CONSIGNA: Cita literalmente, del texto sobre el individualismo, el tramo que va desde "Hoy no son pocas" hasta "y debilidades propias.".

FRAGMENTO DEL DOCUMENTO:
—————

¿Qué significación tiene en la actualidad que cada uno haga la suya? ¿Significa cortarse solo mucho más en la bonanza que en la sutil frontera de las adversidades cotidianas? ¿Significa tener vuelo propio para bancarse con temple y entereza las distintas circunstancias que se nos van presentando en el devenir constante e impredecible de la vida? ¿Significa no ver ni querer ver lo que está al alcance de cualquier mirada más o menos certera, atenta y aplicada? ¿Significa ser una especie de hombre o mujer solitaria que camina por afuera de los intereses auténticos de cada comunidad? ¿Significa transitar por las calles y avenidas con anteojeras y sin ningún equipaje para no detenerse ni reflexionar nunca frente a episodios incontrastables, repudiables y conmovedores?
Hoy no son pocas las evidencias que indican que está muy bien visto y considerado por amplios sectores de la sociedad que cada uno haga la suya en cualquier actividad y en todos los momentos. Como si esta conducta ultraindividualista garantizara de inmediato un registro de plenitud e independencia absoluta. Y como si esa misma conducta también ofreciera como moneda de cambio una libertad legitimada por el sistema (y por los tecnócratas ruinosos del mercado) para enfrentar las tormentas actuales y las inminentes sin otro refugio ni protección que las fortalezas y debilidades propias.

—————

SECCIÓN DE DATOS:

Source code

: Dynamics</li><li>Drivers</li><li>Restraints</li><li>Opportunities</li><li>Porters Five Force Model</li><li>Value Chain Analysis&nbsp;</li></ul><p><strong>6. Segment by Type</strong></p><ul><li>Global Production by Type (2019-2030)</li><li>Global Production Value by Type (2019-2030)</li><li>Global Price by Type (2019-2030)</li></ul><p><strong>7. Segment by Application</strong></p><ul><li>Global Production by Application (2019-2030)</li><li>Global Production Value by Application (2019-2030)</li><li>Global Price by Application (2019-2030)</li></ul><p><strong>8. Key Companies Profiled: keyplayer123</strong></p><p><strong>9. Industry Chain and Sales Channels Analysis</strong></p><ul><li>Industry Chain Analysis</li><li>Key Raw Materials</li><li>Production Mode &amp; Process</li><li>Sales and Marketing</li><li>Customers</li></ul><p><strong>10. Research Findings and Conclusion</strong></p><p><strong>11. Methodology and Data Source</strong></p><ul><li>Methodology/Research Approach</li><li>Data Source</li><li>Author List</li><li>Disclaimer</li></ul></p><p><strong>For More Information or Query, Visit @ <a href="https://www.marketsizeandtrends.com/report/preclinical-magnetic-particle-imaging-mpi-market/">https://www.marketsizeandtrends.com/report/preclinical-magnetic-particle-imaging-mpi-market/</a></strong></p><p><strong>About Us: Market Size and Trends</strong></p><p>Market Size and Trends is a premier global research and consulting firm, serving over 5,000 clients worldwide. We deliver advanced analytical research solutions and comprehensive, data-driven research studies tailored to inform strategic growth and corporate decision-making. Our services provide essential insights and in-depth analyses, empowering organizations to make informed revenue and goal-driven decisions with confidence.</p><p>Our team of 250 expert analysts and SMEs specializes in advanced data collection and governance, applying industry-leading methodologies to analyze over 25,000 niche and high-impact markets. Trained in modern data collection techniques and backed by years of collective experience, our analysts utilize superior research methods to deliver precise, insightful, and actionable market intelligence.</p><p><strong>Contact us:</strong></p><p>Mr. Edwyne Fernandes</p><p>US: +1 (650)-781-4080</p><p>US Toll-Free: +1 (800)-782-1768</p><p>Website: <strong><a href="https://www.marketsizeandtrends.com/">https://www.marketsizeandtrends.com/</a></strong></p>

—————

RESOLUCIÓN DEL PROBLEMA:
Hoy no son pocas las evidencias que indican que está muy bien visto y considerado por amplios sectores de la sociedad que cada uno haga la suya en cualquier actividad y en todos los momentos. Como si esta conducta ultraindividualista garantizara de inmediato un registro de plenitud e independencia absoluta. Y como si esa misma conducta también ofreciera como moneda de cambio una libertad legitimada por el sistema (y por los tecnócratas ruinosos del mercado) para enfrentar las tormentas actuales y las inminentes sin otro refugio ni protección que las fortalezas y debilidades propias.